Acordei, e nos meus lábios o seu beijo.

h2>”Luxúria” de Yusef Komunyakaa

Se apenas ele pudesse tocá-la,
Seu nome como um velho desejo
No tempo parado do sal
Num caracol. Ele anseia por ser

Palavras, suculentas como maracujá
Na língua dela. Ele faria qualquer coisa,
Dançaria três dias & noites
Para fazer os deuses mais terríveis

p>Escancar das cinzas do teixo,
Para sair do nu
Fray, para ser tão tenro
Como a carne imaginou forap>A pereira do bluegill
Ossos.
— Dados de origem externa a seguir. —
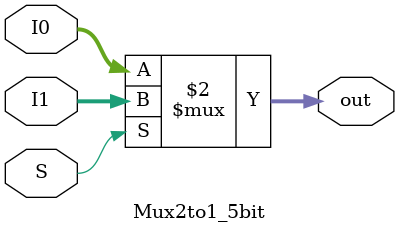
<source format=v>

module Mux2to1_5bit ( I0,
				      I1,
				      S,
				      out);

	parameter bit_size = 5;

	input [bit_size-1:0] I0;
	input [bit_size-1:0] I1;
	input S;

	output [bit_size-1:0] out;

	assign out = (S == 1)? I1: I0;

endmodule

</source>
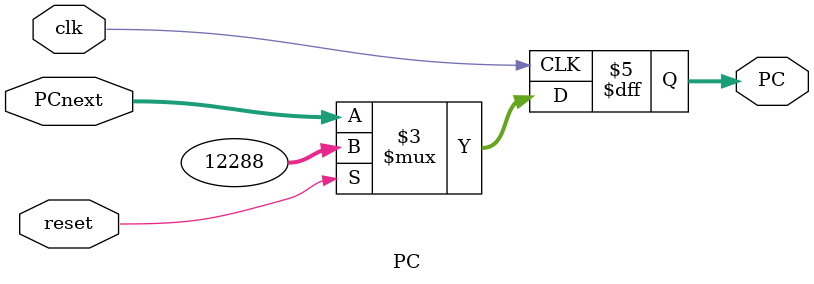
<source format=v>
`timescale 1ns / 1ps
module PC(
    input [31:0] PCnext,
    input clk,
    input reset,
    output reg [31:0] PC
    );
	 
	 always @(posedge clk) begin
	     if (reset) begin
		      PC <= 32'h00003000;
		  end else begin
		      PC <= PCnext;
		  end
	 end


endmodule

</source>
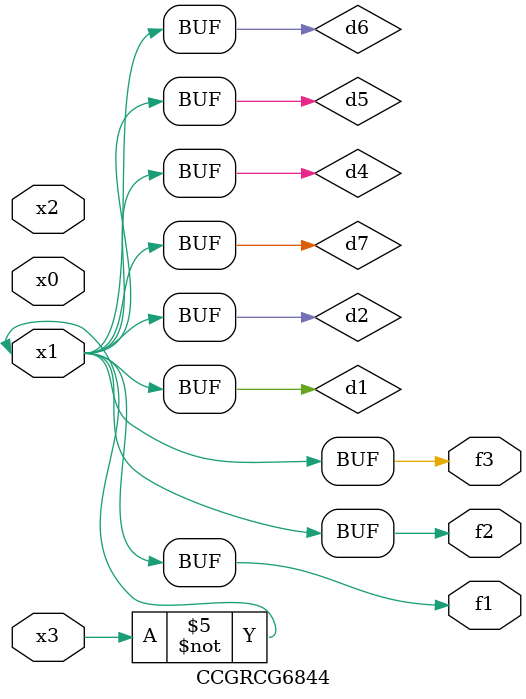
<source format=v>
module CCGRCG6844(
	input x0, x1, x2, x3,
	output f1, f2, f3
);

	wire d1, d2, d3, d4, d5, d6, d7;

	not (d1, x3);
	buf (d2, x1);
	xnor (d3, d1, d2);
	nor (d4, d1);
	buf (d5, d1, d2);
	buf (d6, d4, d5);
	nand (d7, d4);
	assign f1 = d6;
	assign f2 = d7;
	assign f3 = d6;
endmodule

</source>
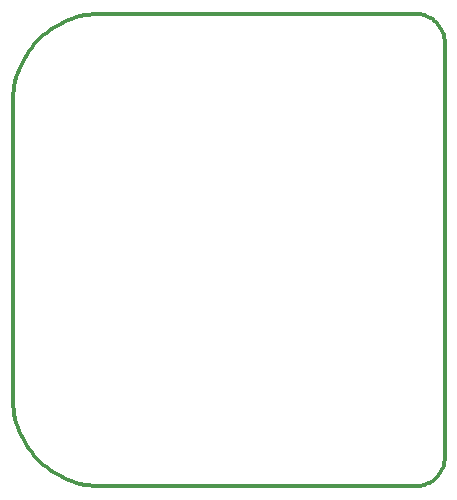
<source format=gko>
G75*
G70*
%OFA0B0*%
%FSLAX24Y24*%
%IPPOS*%
%LPD*%
%AMOC8*
5,1,8,0,0,1.08239X$1,22.5*
%
%ADD10C,0.0120*%
D10*
X000350Y003740D02*
X000350Y013582D01*
X000353Y013723D01*
X000363Y013863D01*
X000380Y014002D01*
X000403Y014141D01*
X000433Y014278D01*
X000470Y014414D01*
X000512Y014548D01*
X000562Y014680D01*
X000617Y014809D01*
X000678Y014935D01*
X000746Y015059D01*
X000819Y015179D01*
X000898Y015295D01*
X000982Y015407D01*
X001071Y015516D01*
X001166Y015620D01*
X001265Y015719D01*
X001369Y015814D01*
X001478Y015903D01*
X001590Y015987D01*
X001706Y016066D01*
X001826Y016139D01*
X001950Y016207D01*
X002076Y016268D01*
X002205Y016323D01*
X002337Y016373D01*
X002471Y016415D01*
X002607Y016452D01*
X002744Y016482D01*
X002883Y016505D01*
X003022Y016522D01*
X003162Y016532D01*
X003303Y016535D01*
X012161Y016535D01*
X013775Y016535D01*
X013837Y016533D01*
X013898Y016527D01*
X013959Y016518D01*
X014020Y016504D01*
X014079Y016487D01*
X014137Y016466D01*
X014194Y016441D01*
X014249Y016413D01*
X014302Y016382D01*
X014353Y016347D01*
X014402Y016309D01*
X014449Y016268D01*
X014492Y016225D01*
X014533Y016178D01*
X014571Y016129D01*
X014606Y016078D01*
X014637Y016025D01*
X014665Y015970D01*
X014690Y015913D01*
X014711Y015855D01*
X014728Y015796D01*
X014742Y015735D01*
X014751Y015674D01*
X014757Y015613D01*
X014759Y015551D01*
X014759Y001771D01*
X014757Y001709D01*
X014751Y001648D01*
X014742Y001587D01*
X014728Y001526D01*
X014711Y001467D01*
X014690Y001409D01*
X014665Y001352D01*
X014637Y001297D01*
X014606Y001244D01*
X014571Y001193D01*
X014533Y001144D01*
X014492Y001097D01*
X014449Y001054D01*
X014402Y001013D01*
X014353Y000975D01*
X014302Y000940D01*
X014249Y000909D01*
X014194Y000881D01*
X014137Y000856D01*
X014079Y000835D01*
X014020Y000818D01*
X013959Y000804D01*
X013898Y000795D01*
X013837Y000789D01*
X013775Y000787D01*
X003303Y000787D01*
X003162Y000790D01*
X003022Y000800D01*
X002883Y000817D01*
X002744Y000840D01*
X002607Y000870D01*
X002471Y000907D01*
X002337Y000949D01*
X002205Y000999D01*
X002076Y001054D01*
X001950Y001115D01*
X001826Y001183D01*
X001706Y001256D01*
X001590Y001335D01*
X001478Y001419D01*
X001369Y001508D01*
X001265Y001603D01*
X001166Y001702D01*
X001071Y001806D01*
X000982Y001915D01*
X000898Y002027D01*
X000819Y002143D01*
X000746Y002264D01*
X000678Y002387D01*
X000617Y002513D01*
X000562Y002642D01*
X000512Y002774D01*
X000470Y002908D01*
X000433Y003044D01*
X000403Y003181D01*
X000380Y003320D01*
X000363Y003459D01*
X000353Y003599D01*
X000350Y003740D01*
M02*

</source>
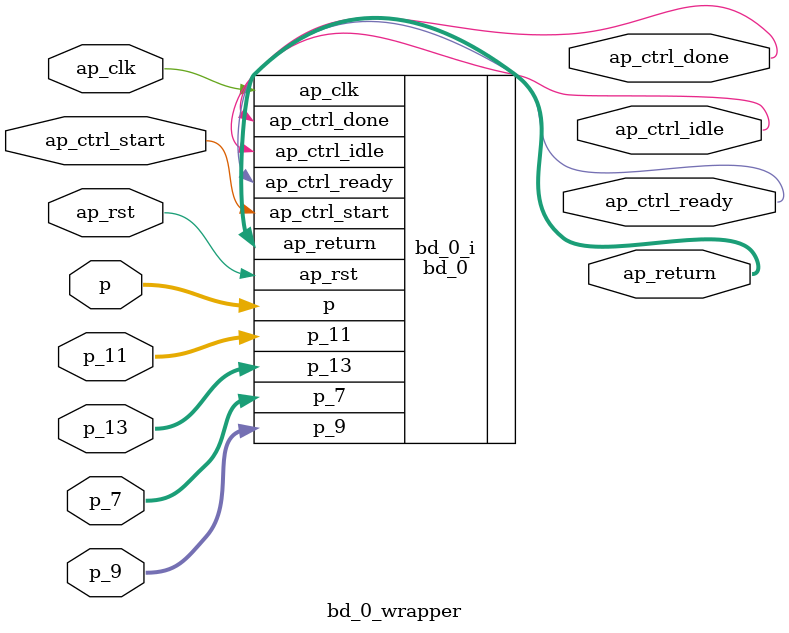
<source format=v>
`timescale 1 ps / 1 ps

module bd_0_wrapper
   (ap_clk,
    ap_ctrl_done,
    ap_ctrl_idle,
    ap_ctrl_ready,
    ap_ctrl_start,
    ap_return,
    ap_rst,
    p,
    p_11,
    p_13,
    p_7,
    p_9);
  input ap_clk;
  output ap_ctrl_done;
  output ap_ctrl_idle;
  output ap_ctrl_ready;
  input ap_ctrl_start;
  output [31:0]ap_return;
  input ap_rst;
  input [63:0]p;
  input [31:0]p_11;
  input [31:0]p_13;
  input [7:0]p_7;
  input [7:0]p_9;

  wire ap_clk;
  wire ap_ctrl_done;
  wire ap_ctrl_idle;
  wire ap_ctrl_ready;
  wire ap_ctrl_start;
  wire [31:0]ap_return;
  wire ap_rst;
  wire [63:0]p;
  wire [31:0]p_11;
  wire [31:0]p_13;
  wire [7:0]p_7;
  wire [7:0]p_9;

  bd_0 bd_0_i
       (.ap_clk(ap_clk),
        .ap_ctrl_done(ap_ctrl_done),
        .ap_ctrl_idle(ap_ctrl_idle),
        .ap_ctrl_ready(ap_ctrl_ready),
        .ap_ctrl_start(ap_ctrl_start),
        .ap_return(ap_return),
        .ap_rst(ap_rst),
        .p(p),
        .p_11(p_11),
        .p_13(p_13),
        .p_7(p_7),
        .p_9(p_9));
endmodule

</source>
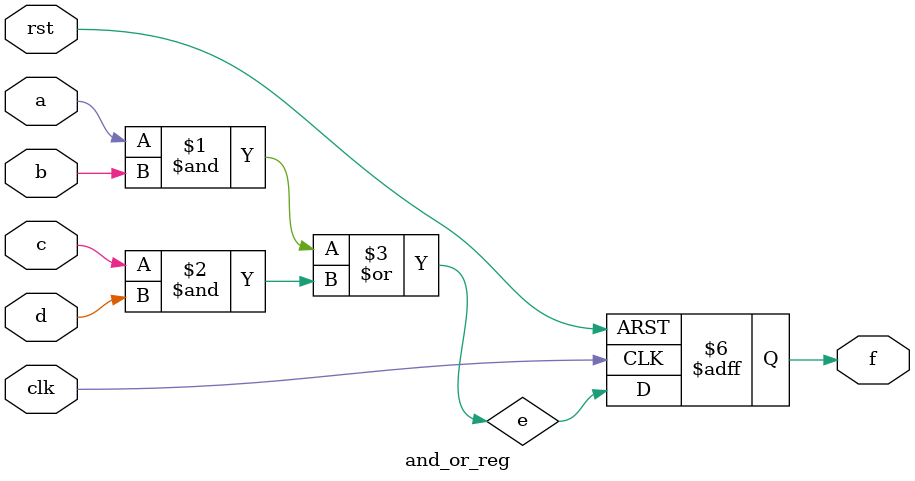
<source format=v>
module and_or_reg (
input clk,
input rst,
input a , 
input b,
input c,
input d,
output reg f
  //input wire a, b, c, d,    // Inputs a, b, c, d
  //input wire clk,           // Clock signal
  //input wire rst,           // Reset signal
  //output reg f              // Output f (registered output)
);

  // Internal signal to hold the combinational logic result
  //wire e;
// or wire e = (a & b) | (c & d);
wire e = (a & b) | (c & d);
  // Combinational logic: AND and OR gates
  //assign e = (a & b) | (c & d);

  // Sequential logic: Register with asynchronous reset
  //always @(posedge clk or negedge rst) begin
  always @(posedge clk, negedge rst) begin
    if (~rst) begin					// or !rst
      f <= 1'b0;  
		end	  // Asynchronous reset (active-low)
    else begin
      f <= e;     
		end	  // On clock edge, store the value of e
  end

endmodule

</source>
Ele anseia por ser
Uma laranja, para sentir as unhas
Faça uma costura através dele.p>O alfineteh2>”O Encontro” de Louise Glückp>Você veio para o lado da cama
e sentou-se a olhar para mim.
Então beijou-me
c>cera quente na minha testa.
Queria que me deixasse uma marca:
É assim que eu sabia que te amava.
Porque queria ser queimado, carimbado,
ter algo no fim
Desenhei o vestido por cima da minha cabeça;
um autoclismo vermelho cobriu o meu rosto e os meus ombros.
A correr o seu curso, o curso do fogo,
pondo uma moeda fria na testa, entre os olhos.
Deitavas-te ao meu lado; a tua mão movia-se sobre o meu rosto
como se também o tivesses sentido->br> deves ter sabido, então, como eu te queria.
Saberemos sempre isso, tu e I.p>A prova será o meu corpo.h2>”Love Sonnet XI” de Pablo Nerudap>Desejo a tua boca, a tua voz, o teu cabelo.
Silencioso e esfomeado, eu vagueio pelas ruas.
Pau não me alimenta, o amanhecer perturba-me, todo o dia
Caço-te a medida líquida dos teus passos.
Sinto fome do teu riso elegante,
as tuas mãos a cor de uma colheita selvagem,
fantasma para as pedras pálidas das tuas unhas,
Quero comer a tua pele como uma amêndoa inteira.p>quero comer o raio de sol em chamas no teu adorável corpo,
o nariz soberano do teu rosto arrogante,
quero comer a sombra fugaz das tuas pestanas,p>e andar por aí com fome, cheirando o crepúsculo,
caçar por ti, pelo teu coração quente,
como um puma nos barrens de Quitratue.h2>”Aubade” de Amy Lowell

Como eu libertaria a amêndoa branca da casca verde
Assim tiraria as vossas armadilhas,
Beloved.
E dedilhando o grão liso e polido
Devia ver que nas minhas mãos brilhava uma jóia para além da contagem.